Nonfiction

Follow the money

J.D. Connor's original and illuminating exploration of commercial film and television production

Hollywood Math and Aftermath (Bloomsbury Publishing) looks exactly like the kind of academic film book the general movie fan won't read. For one, there's "math" in the title. Second, it doesn't take long into the book to realize you'll come across as many references to economist Myron Scholes and critical theorist Gilles Deleuze as you might to Brad Pitt and Leonardo DiCaprio. Passing over Aftermath, however, would be to miss out on one of the more original and illuminating explorations of commercial film and television production.

Book cover for 'Hollywood Math and Aftermath'

Image credit: Bloomsbury

J.D. Connor, A&S '00 (PhD), an associate professor at the University of Southern California, took a deep dive into modern studio filmmaking in his previous book, The Studios After the Studios: Neoclassical Hollywood, 1970–2010 (Stanford University Press, 2015). Conventional Hollywood history considers the 1970s as that era when studios adapted to the disruptions of film-school auteurs such as Steven Spielberg, Francis Ford Coppola, et al.
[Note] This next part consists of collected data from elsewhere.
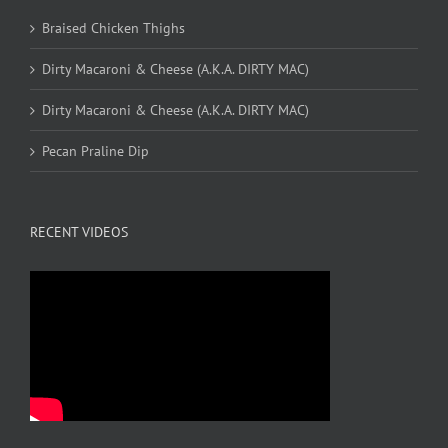
Braised Chicken Thighs
Dirty Macaroni & Cheese (A.K.A. DIRTY MAC)
Dirty Macaroni & Cheese (A.K.A. DIRTY MAC)
Pecan Praline Dip
RECENT VIDEOS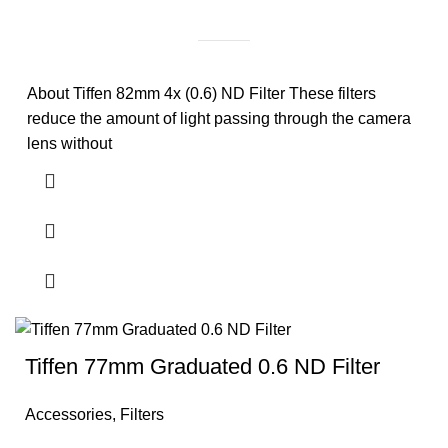
About Tiffen 82mm 4x (0.6) ND Filter These filters
reduce the amount of light passing through the camera
lens without
Tiffen 77mm Graduated 0.6 ND Filter
Accessories
,
Filters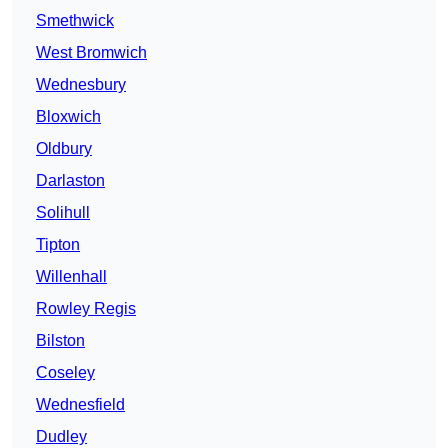
Smethwick
West Bromwich
Wednesbury
Bloxwich
Oldbury
Darlaston
Solihull
Tipton
Willenhall
Rowley Regis
Bilston
Coseley
Wednesfield
Dudley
Connor convincingly rethinks that era as one where studios, already conglomerating into mammoth corporations, began treating films as product placements for studio brands.
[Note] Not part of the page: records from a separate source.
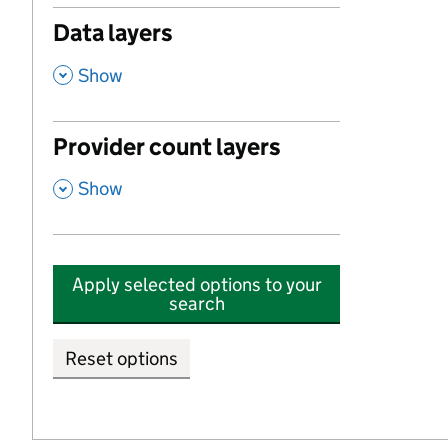
Data layers
,
Show
Provider count layers
,
Show
Apply selected options to your
search
Reset options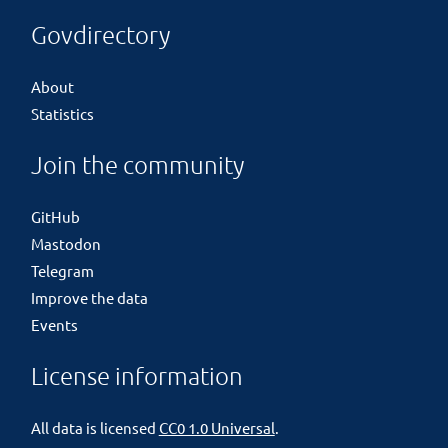
Govdirectory
About
Statistics
Join the community
GitHub
Mastodon
Telegram
Improve the data
Events
License information
All data is licensed
CC0 1.0 Universal
.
Aftermath charts the evolving corporate status of Warner Bros. during the 1970s through four films it produced—Performance, The Exorcist, All the President's Men, and The In-Laws—and recharacterizes ABC's three-card-monte of a television show Lost as the industry's response to emerging online audiences. His research includes Hollywood trade papers, supplementary DVD materials, FCC guidelines, congressional testimony, and anonymous online comments, as well as the usual academic books, articles, the mainstream press, and the movies themselves.

J.D. Connor
Interview
Talking with J.D. Connor

Hopkins alum dishes on the business of show business and why the stories Hollywood tells about itself matter

What none of the above's glossing of Connor's ideas conveys is how entertaining it all is. Connor is as funny as he is smart, and he knows that taking the business of movies seriously will involve some ludicrous scenarios. Reading Aftermath often provides the insider thrill of pulling the curtain back to get a glimpse of how the sausage gets made. Remember that scene in The Devil Wears Prada where Meryl Streep's fashion magazine editor exposes the illusion of choice behind Anne Hathaway's I-don't-care-about-fashion sweater? Aftermath is like that; just replace the stylists and Streep with studio accountants and data analysts, and that cerulean off-the-rack sweater with pretty much everything you stream.